Blumert shared a survey on the Oklahoma County website for residents in District One asking for a ranking on the following issues:
|Testing and tracing – staffing, equipment, electronics, PPE, etc.*|
|Mobile testing vans *|
|Homeless Services: Preventing outbreaks among our neighbors who are homeless via adequate testing and safe quarantining*|
|Workforce training for individuals who were laid off due to COVID-19*|
|Mental health support for communities affected by COVID-19*|
|PPE (personal protective equipment) for adult and juvenile detention staff and detainees, county staff, jurors, judges, etc.*|
|Improve 911 technology for secure public messaging alerts*|
|Direct support to non-profit agencies who serve those most affected by COVID-19*|
“We are committed to a transparent process. Our Budget Evaluation Team (an eight-person committee of staff members from each elected official’s office) is using open meetings to evaluate the COVID-19 related needs of county government operations and the community at large. They will make recommendations to the Oklahoma County Budget Board (the eight county elected officials),” Blumert wrote on her post.
Elected officials in Oklahoma County include the three commissioners, Blumert represents Luther and some unincorporated areas in Eastern Oklahoma County. Other elected officials are court clerk, district attorney, sheriff, assessor and treasurer.
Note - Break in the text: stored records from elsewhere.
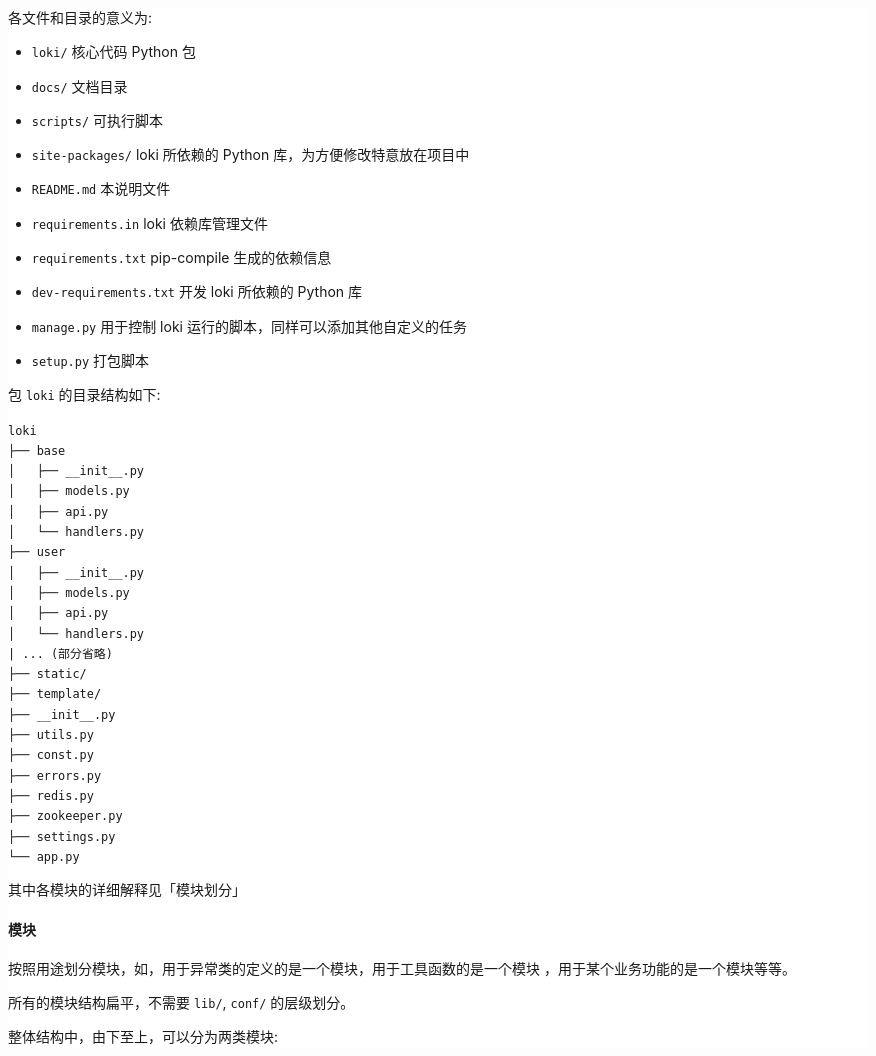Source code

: 各文件和目录的意义为:

* `loki/` 核心代码 Python 包

* `docs/` 文档目录

* `scripts/` 可执行脚本

* `site-packages/` loki 所依赖的 Python 库，为方便修改特意放在项目中

* `README.md` 本说明文件

* `requirements.in` loki 依赖库管理文件

* `requirements.txt` pip-compile 生成的依赖信息

* `dev-requirements.txt` 开发 loki 所依赖的 Python 库

* `manage.py` 用于控制 loki 运行的脚本，同样可以添加其他自定义的任务

* `setup.py` 打包脚本

包 `loki` 的目录结构如下:

    loki
    ├── base
    │   ├── __init__.py
    │   ├── models.py
    │   ├── api.py
    │   └── handlers.py
    ├── user
    │   ├── __init__.py
    │   ├── models.py
    │   ├── api.py
    │   └── handlers.py
    | ... (部分省略)
    ├── static/
    ├── template/
    ├── __init__.py
    ├── utils.py
    ├── const.py
    ├── errors.py
    ├── redis.py
    ├── zookeeper.py
    ├── settings.py
    └── app.py

其中各模块的详细解释见「模块划分」


#### 模块

按照用途划分模块，如，用于异常类的定义的是一个模块，用于工具函数的是一个模块
，用于某个业务功能的是一个模块等等。

所有的模块结构扁平，不需要 `lib/`, `conf/` 的层级划分。

整体结构中，由下至上，可以分为两类模块:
Are there other topics you would like to see addressed as it pertains to our rural area? As we know, there are no medical facilities in our town (yet), and our volunteer first responders on the Luther Fire Department answer medical calls and have ongoing equipment needs and upgrades. The Luther Police Department also is limited in resources for items like PPE. Radio communication is also an ongoing struggle, however, the Town of Luther earned a REAP (Rural Economic Action Plan grant of $32,000 that will be applied to new police radios later this summer.
The survey includes a question to share your additional thoughts.